It’s that same smile that you see whatever the scenario in a match, whether England’s bowlers are coming under pressure and he’s assessing whether to keep Adil Rashid on, whether he’s just hit a huge towering six and the team are cruising to victory, or whether he has just won (or indeed lost) a match and is carrying out his media duties.
The term “smiling assassin” is too much of a cliche to insert here; Morgan’s smile is more that of the poker player who is thinking hard yet remains determined to keep his emotions in check. He is a great lover of horse racing and one suspects he probably likes the odd bet, but is probably a shrewd operator in that regard. Two years ago, he slipped out of Jason Roy’s wedding reception in France to catch Elysium Dream, a horse he co-owns with Stuart Broad and James Anderson, winning a race at Newmarket. “I watched it in the toilets in a château and gave honestly the biggest scream you’ve ever heard,” he said soon afterwards.
It’s important to let it all out occasionally, but Morgan is careful about choosing the right moments to do so. Apart from anything else, he has developed into an exceptional captain of England’s high-flying one-day team by being so calm and methodical, engendering a positive atmosphere with just the right level of buzz in which players express themselves without fearing the impending suffocation of failure.
When the 2015 World Cup unfolded, Morgan was new to the job, hurriedly rushed into the captaincy after Alastair Cook had belatedly been dragged away from a role he never convincingly embraced.
Morgan had no time to exert his influence, inheriting a side with batsmen like Ian Bell and Gary Ballance, neither of whom scored fast enough, while Anderson and Broad stubbornly stuck to their Test match lines and lengths. Fortunately, there was a huge clean-out after that tournament and Morgan soon had the players he needed to go bravely into a bright new dawn. The selectors viewed it as a shot-to-nothing to go with brazen shot-makers and multi-skilled all-rounders in 2015, and Morgan was the man to glue it altogether.
By then, there had been plenty of evidence of the unusual gifts he possessed, personally, as a batsman even if the progression was not always a smooth one. Morgan debuted for Ireland at 16 but struggled badly in the 2007 World Cup. He rose to prominence in the Middlesex team but then turned his back on Ireland when England called on his services. He hit 67 off 34 balls against South Africa in the Champions Trophy in which he unfurled an extraordinary range of pulls, sweeps and reverse sweeps that had never been seen on the international stage before.
There was something fresh and vibrant about his approach and he soon took over from Kevin Pietersen as England’s most destructive and reliable performer in the one-day side. When the selectors tried to make him into a Test player it never quite worked out. The white-ball game was Morgan’s bag.
▬▬▬▬▬▬
● TO DO
• A. Please rewrite the part of the cricket article that begins at the words "When the 2015" and stops after "never convincingly embraced.", with "captaincy" swapped for "leadership".
• B. Arrange the lines of the dataset rows below as a JSON list of strings, one string per line, with blank lines and the pictures left out.

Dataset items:
▬▬▬▬▬▬
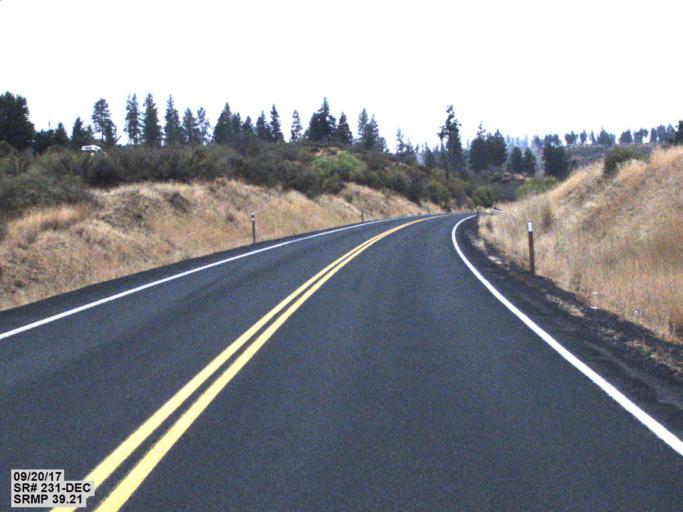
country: US
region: Washington
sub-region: Lincoln County
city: Davenport
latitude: 47.7779
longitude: -117.8892
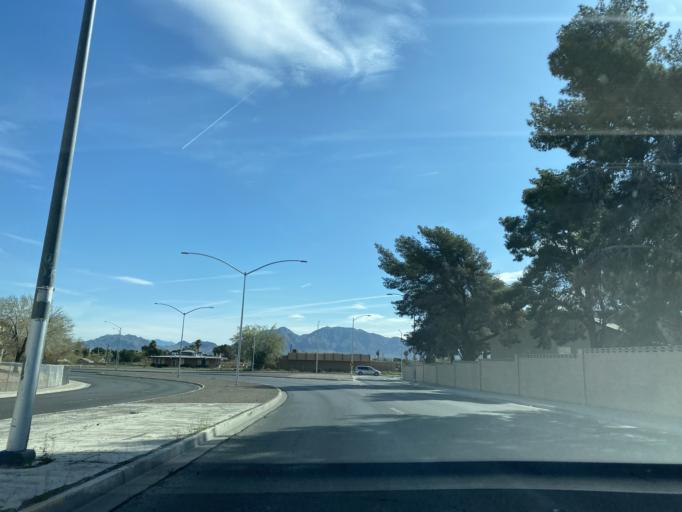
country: US
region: Nevada
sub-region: Clark County
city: Las Vegas
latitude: 36.1781
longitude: -115.1267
▬▬▬▬▬▬
● ANSWERS FOR THIS EXERCISE
• A.
When the 2015 World Cup unfolded, Morgan was new to the job, hurriedly rushed into the leadership after Alastair Cook had belatedly been dragged away from a role he never convincingly embraced.

• B.
[
  "country: US",
  "region: Washington",
  "sub-region: Lincoln County",
  "city: Davenport",
  "latitude: 47.7779",
  "longitude: -117.8892",
  "country: US",
  "region: Nevada",
  "sub-region: Clark County",
  "city: Las Vegas",
  "latitude: 36.1781",
  "longitude: -115.1267"
]